##### PAGE EXCERPT

Matt Tiabbi from 10/2/08(?huh?) issue of 'The Rolling Stone' seems to capture some of the basics:

"The great insight of the Palin VP choice is that huge chunks of American voters no longer even demand that their candidates actually have policy positions; they simply consume them as media entertainment, rooting for or against them according to the reflective prejudices of their demographic, as they would for a reality-show contestants or sitcom characters. Hicks root for hicks, moms for moms, born-agains for born-agains. Sure, there was politics in the Palin speech but it was all either silly lies or merely incidental fluffery buttressing the theatrical performance.

...

"Democracy doesn’t require a whole lot of work of its citizens, but it requires some: It requires taking a good look outside once in awhile, and considering the bad news and what it might mean, and making the occasional tough choice, and soberly taking stock of what your real interests are."

"This is a very different thing from shopping, which involves passively letting sitcoms melt your brain all day long and then jumping straight into the TV screen to buy a southern Style Chicken Sandwich because the slob singing “I’m Lovin’ It!” during the commercial break looks just like you. The joy of being a consumer is that it doesn’t require thought, responsibility, self-awareness or shame: All you have to do is obey the first urge that gurgles up from your stomach. And then obey the next. And the next. And the next."

##########
##### EXTRACTED DATA

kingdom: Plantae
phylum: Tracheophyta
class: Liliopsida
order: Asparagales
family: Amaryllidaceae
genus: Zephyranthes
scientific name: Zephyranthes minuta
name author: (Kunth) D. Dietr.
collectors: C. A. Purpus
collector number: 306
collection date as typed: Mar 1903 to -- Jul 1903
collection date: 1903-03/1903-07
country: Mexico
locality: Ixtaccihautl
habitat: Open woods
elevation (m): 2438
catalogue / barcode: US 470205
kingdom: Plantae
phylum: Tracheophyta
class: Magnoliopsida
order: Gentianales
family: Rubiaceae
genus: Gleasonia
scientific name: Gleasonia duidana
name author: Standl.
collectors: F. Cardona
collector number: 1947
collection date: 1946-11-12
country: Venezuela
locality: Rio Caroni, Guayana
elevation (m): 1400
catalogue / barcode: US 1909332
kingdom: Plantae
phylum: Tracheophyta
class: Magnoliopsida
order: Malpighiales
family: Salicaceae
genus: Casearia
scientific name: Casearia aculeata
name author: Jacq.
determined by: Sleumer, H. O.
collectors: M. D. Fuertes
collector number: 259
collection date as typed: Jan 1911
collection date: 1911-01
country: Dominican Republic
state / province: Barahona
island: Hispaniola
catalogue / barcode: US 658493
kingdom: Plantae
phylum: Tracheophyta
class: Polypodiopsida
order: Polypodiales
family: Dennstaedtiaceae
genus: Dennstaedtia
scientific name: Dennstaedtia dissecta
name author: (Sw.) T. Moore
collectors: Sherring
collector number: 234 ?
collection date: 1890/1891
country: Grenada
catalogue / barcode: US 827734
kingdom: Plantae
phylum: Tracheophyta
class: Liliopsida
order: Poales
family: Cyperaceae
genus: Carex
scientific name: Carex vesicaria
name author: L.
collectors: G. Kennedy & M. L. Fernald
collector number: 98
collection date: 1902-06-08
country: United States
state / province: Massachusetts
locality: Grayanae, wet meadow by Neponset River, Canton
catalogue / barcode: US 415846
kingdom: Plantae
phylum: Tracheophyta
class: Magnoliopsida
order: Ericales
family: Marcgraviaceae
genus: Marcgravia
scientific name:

##########

### ACTIONS TO TAKE
**A)** In the Palin commentary, what is the first thing democracy is said to require of its citizens?
**B)** Rewrite the Palin commentary from "Matt Tiabbi from" up to and including "the theatrical performance.", substituting "stage act" for "theatrical performance".
Answer using only the Palin commentary, not the listing.

### RESPONSES PER TASK
**A)** Taking a good look outside once in awhile.

**B)**
Matt Tiabbi from 10/2/08(?huh?) issue of 'The Rolling Stone' seems to capture some of the basics:

"The great insight of the Palin VP choice is that huge chunks of American voters no longer even demand that their candidates actually have policy positions; they simply consume them as media entertainment, rooting for or against them according to the reflective prejudices of their demographic, as they would for a reality-show contestants or sitcom characters. Hicks root for hicks, moms for moms, born-agains for born-agains. Sure, there was politics in the Palin speech but it was all either silly lies or merely incidental fluffery buttressing the stage act.